Denise Chávez’s 2001 Loving Pedro Infante is one of those books that becomes your friend.
Tere Avila is an “educational assistant” – teacher’s aide – in Cabritoville, near El Paso. She’s a divorced, 30-something woman who spends her time hanging out with her best friend, Irma, at Tino’s La Tempestad Lounge every Friday and Saturday night and serving as secretary in the Pedro Infante Fan Club, whose members watch the Mexican actor’s old movies from the 1940s and 1950s and analyze them as though they were in an English literature class.
Tere’s ordinary, somewhat lonely, life gets a jolt when she starts an affair with Lucio Valadez, a married man whose daughter attends the school she works at.
Sounds like an ordinary plot, right? But what makes Pedro Infante so wonderful is Chávez’s writing.

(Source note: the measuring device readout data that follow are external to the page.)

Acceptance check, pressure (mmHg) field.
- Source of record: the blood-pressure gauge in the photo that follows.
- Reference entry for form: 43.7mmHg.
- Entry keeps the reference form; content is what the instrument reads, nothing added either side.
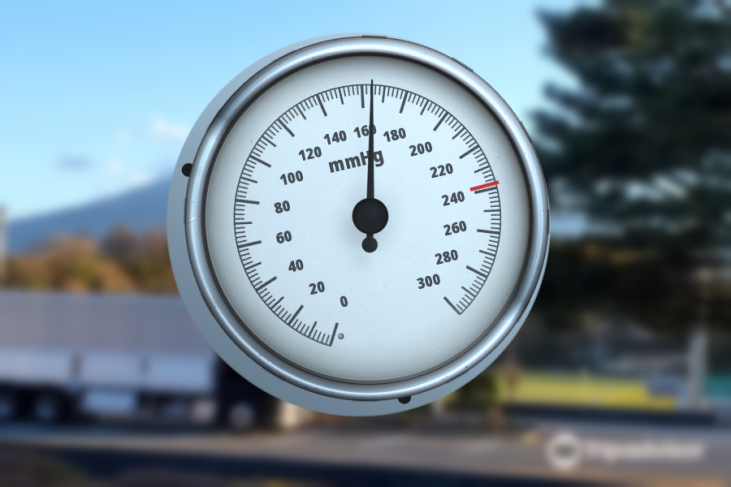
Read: 164mmHg
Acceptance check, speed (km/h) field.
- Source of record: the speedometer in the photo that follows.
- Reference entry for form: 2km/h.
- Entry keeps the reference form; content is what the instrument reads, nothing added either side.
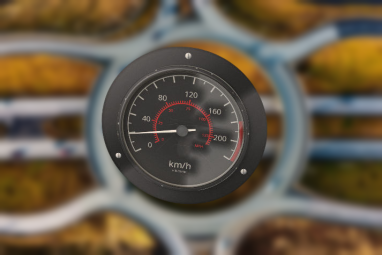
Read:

Tere speaks to the reader in first person, and the conversational tone makes you sympathize with her, laugh with her and, at times, want to scold her. (Fortunately, Irma does that for us.) Think of it as a Mexican version of Bridget Jones’s Diary or a small town Sex and the City.
The minutes from the Pedro Infante Fan Club meetings are particularly hilarious, but here’s some of the better lines:
On her love for Lucio: “There’s nothing a Mejicano or Mejicana loves more than the burning, stinging pain of thwarted, frustrated, hopeless, soulful, take-it-to-the-grave love. Nothing gets us going more than what I call rabia/love of the te-juro-you’re-going-to-pay-for-all-the-suffering-you-caused-me variety.”
On visiting a curandera’s house in a poor neighborhood: “Doña Meche was one of the richest women in Cabritoville. … She loved to invest in the stock market. Oh yeah? Well, invest in your neighborhood, and your yard, girl!”
On a visit to the bathroom with Irma: “I could hear Irma’s spurty but intense urine stream. She was a fast pisser and in this session she outdid herself. I could barely keep up with her, and I flushed early to make a number of deep growly farts.”
I absolutely loved Loving Pedro Infante. Please stop what you’re doing and go read it now.
• A native of New Mexico, Denise Chávez has also written A Taco Testimony: Meditations on Family, Food and Culture, Face of An Angel and The Last of the Menu Girls. She is the director of The Border Book Festival, which will take place Thursday-Sunday in Mesilla, New Mexico.